Short exercise A: In the records, rewrite the lines from the one holding "family: Moraceae" through the one holding "family: Leporidae", inclusive, replacing "common name" with "vernacular name" and keeping everything else unchanged.

Supplied text:
• • •

In 1864 the family moved from Beveridge to Avenel to escape public scrutiny. Red’s brother Jim, and members of his wife’s extended family had been accused of criminal activity, and Jim was convicted of cattle stealing. Thinking that they would be branded criminals, the family sold up and moved, but then Red himself was accused of cattle stealing. For the months in which his father was in prison, Ned became the father of the house, and in 1866 when his father died, he continued that role, until his own brush with the law in 1869.
Ned Kelly and The Law
After meeting the Irish born convict Henry Johnson (also known as Harry Power), The Kelly family became sympathisers and supporters of Henry’s criminal bush-ranging. Although he joined in with an attempted robbery, Kelly’s first brush with the law was in defence of his sister from a Chinese man named Ah Fook. Fook accused Ned of attacking him with a long stick and robbing him of 10 shillings, while Ned claimed that Fook had abused his sister Annie then had attacked Ned with a long stick. The charge was dismissed, but it began the trail of both Kelly’s bush ranging and police pursuit that would be the hallmarks of Ned’s life from that time forth.
In 1870 Ned and Henry committed a series of armed robberies of which Ned was accused of committing but a lack of evidence resulted in charges dropped and his release. Over the following years he was accused of horse theft, assault, and became the unofficial bare-knuckle boxing champion of Beechworth. His mother remarried. He would be arrested in 1877 for riding over a footpath while drunk, and the next day would be embroiled in a brawl with four police officers on the way to court. He would be charged with the crimes of being drunk and disorderly, resisting arrest and assaulting a police officer. However this brawl would lead to one of the assaulted officers, Alex Fitzpatrick, continually harassing the Kelly family. A month later Kelly and his step-father stole eleven horses from a nearby paddock, and in response to the police investigation that followed his step-father disappeared never to be seen again.
Ned Kelly and his Gang of Outlaws
This last robbery would prove to be Ned’s overall undoing. Alex Fitzpatrick took a warrant of arrest to Ned’s home, intending to arrest him for stealing the eleven horses in 1877. A scuffle ensued in which Alex was wounded by gunshot, and although stories differ, all of them end with Ned Kelly seizing officer Fitzpatrick’s firearm. An accusation of attempted murder was levied against Ned and his friends, and Williamson, Skillion and Ellen Kelly were charged with aiding and abetting attempted murder and subsequently arrested. Skillion and Williamson both received sentences of six years hard labour, and Ellen, who at the time was nursing a newborn, was sentenced with three years hard labour. Contemporaries at the time considered this to have been a very severe sentence compared to the charges that had been levied against them.

• • •

(Records from a dataset)
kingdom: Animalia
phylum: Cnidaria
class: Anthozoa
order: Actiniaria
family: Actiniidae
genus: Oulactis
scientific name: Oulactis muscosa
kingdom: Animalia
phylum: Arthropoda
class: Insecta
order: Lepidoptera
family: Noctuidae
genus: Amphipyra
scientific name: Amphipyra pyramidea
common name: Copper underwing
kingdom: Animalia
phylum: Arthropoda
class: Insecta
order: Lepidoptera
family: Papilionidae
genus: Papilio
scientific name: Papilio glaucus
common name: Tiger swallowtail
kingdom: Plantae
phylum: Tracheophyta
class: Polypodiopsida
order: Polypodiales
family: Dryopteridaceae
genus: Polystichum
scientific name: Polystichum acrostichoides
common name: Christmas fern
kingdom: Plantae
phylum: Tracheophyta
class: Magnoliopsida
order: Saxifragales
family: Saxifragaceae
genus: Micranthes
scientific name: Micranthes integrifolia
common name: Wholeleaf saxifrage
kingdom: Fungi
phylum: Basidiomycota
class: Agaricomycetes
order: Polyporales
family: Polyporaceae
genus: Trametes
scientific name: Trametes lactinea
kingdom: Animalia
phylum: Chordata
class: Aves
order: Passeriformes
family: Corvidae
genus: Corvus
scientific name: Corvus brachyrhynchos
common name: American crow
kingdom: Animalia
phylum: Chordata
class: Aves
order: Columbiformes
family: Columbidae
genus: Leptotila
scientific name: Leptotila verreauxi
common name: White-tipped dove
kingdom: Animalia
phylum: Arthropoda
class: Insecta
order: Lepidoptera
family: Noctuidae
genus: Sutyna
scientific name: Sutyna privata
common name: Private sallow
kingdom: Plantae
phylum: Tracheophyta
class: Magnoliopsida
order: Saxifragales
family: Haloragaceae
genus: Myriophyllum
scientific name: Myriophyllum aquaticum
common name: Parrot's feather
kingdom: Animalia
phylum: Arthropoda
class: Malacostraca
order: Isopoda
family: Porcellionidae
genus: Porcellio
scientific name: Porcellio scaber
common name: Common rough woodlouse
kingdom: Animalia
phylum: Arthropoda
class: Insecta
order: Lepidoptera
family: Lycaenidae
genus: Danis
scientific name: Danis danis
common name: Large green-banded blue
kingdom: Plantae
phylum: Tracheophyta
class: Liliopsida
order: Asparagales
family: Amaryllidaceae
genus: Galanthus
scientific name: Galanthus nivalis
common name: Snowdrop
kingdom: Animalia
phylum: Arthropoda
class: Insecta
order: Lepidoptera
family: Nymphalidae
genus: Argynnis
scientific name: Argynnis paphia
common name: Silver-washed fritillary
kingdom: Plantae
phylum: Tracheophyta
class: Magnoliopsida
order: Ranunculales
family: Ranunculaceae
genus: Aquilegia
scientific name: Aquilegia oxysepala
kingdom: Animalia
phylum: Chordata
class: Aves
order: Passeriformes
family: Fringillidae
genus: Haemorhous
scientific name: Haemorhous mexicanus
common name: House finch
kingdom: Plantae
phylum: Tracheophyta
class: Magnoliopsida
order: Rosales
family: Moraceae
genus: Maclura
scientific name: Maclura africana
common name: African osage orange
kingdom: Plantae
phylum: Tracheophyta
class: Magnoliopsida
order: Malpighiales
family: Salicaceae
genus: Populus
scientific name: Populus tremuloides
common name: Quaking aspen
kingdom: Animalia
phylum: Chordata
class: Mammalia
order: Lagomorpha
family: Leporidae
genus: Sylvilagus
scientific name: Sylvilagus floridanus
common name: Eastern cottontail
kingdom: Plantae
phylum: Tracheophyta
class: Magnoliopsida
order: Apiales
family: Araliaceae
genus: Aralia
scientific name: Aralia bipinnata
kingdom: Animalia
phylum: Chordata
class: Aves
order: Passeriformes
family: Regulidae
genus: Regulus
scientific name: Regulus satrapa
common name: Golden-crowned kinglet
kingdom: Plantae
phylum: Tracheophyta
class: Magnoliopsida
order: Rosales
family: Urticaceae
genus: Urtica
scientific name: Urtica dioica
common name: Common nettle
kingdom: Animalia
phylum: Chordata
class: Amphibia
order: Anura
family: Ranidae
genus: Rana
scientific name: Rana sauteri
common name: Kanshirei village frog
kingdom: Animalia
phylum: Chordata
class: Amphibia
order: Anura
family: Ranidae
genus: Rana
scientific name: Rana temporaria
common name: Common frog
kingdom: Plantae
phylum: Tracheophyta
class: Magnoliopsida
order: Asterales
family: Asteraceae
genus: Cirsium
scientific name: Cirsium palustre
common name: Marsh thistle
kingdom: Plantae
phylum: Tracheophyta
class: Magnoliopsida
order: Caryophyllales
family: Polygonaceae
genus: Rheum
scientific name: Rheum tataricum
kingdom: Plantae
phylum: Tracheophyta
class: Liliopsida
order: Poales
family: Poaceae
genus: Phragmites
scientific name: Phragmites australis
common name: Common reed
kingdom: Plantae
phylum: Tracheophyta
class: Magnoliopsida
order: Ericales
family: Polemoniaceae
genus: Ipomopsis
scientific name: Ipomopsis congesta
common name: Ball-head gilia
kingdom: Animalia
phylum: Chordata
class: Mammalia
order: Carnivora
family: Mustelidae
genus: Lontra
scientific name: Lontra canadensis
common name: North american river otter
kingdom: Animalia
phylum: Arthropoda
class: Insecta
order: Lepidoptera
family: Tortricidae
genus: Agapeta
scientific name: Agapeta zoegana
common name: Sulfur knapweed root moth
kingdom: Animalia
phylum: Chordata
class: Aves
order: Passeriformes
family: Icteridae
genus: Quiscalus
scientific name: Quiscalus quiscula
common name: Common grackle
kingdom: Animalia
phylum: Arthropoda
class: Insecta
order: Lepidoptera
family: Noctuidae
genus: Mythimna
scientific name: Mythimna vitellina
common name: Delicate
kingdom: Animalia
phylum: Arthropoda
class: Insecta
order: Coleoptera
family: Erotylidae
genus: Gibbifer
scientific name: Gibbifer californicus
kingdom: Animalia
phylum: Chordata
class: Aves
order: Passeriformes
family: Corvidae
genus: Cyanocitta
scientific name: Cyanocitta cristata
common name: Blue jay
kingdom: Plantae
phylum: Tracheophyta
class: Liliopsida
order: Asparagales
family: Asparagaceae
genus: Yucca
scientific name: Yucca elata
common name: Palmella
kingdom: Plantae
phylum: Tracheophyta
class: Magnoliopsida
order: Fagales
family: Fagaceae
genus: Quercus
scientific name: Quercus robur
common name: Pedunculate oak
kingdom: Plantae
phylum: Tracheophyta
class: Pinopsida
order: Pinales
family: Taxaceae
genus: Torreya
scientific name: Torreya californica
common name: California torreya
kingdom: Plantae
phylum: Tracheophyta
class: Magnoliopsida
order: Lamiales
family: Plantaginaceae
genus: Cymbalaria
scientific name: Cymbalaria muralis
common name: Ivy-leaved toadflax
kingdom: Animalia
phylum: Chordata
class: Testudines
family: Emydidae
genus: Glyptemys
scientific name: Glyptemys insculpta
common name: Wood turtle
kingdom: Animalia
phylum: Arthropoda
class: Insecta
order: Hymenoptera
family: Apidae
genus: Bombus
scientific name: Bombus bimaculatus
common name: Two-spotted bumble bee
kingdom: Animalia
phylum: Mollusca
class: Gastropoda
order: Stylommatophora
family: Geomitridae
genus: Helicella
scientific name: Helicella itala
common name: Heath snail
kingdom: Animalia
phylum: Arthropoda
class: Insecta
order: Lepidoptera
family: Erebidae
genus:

• • •

Short exercise B: According to the text about Ned Kelly, what sentence was Ellen Kelly given?

Result A:
family: Moraceae
genus: Maclura
scientific name: Maclura africana
vernacular name: African osage orange
kingdom: Plantae
phylum: Tracheophyta
class: Magnoliopsida
order: Malpighiales
family: Salicaceae
genus: Populus
scientific name: Populus tremuloides
vernacular name: Quaking aspen
kingdom: Animalia
phylum: Chordata
class: Mammalia
order: Lagomorpha
family: Leporidae

Result B: Three years hard labour.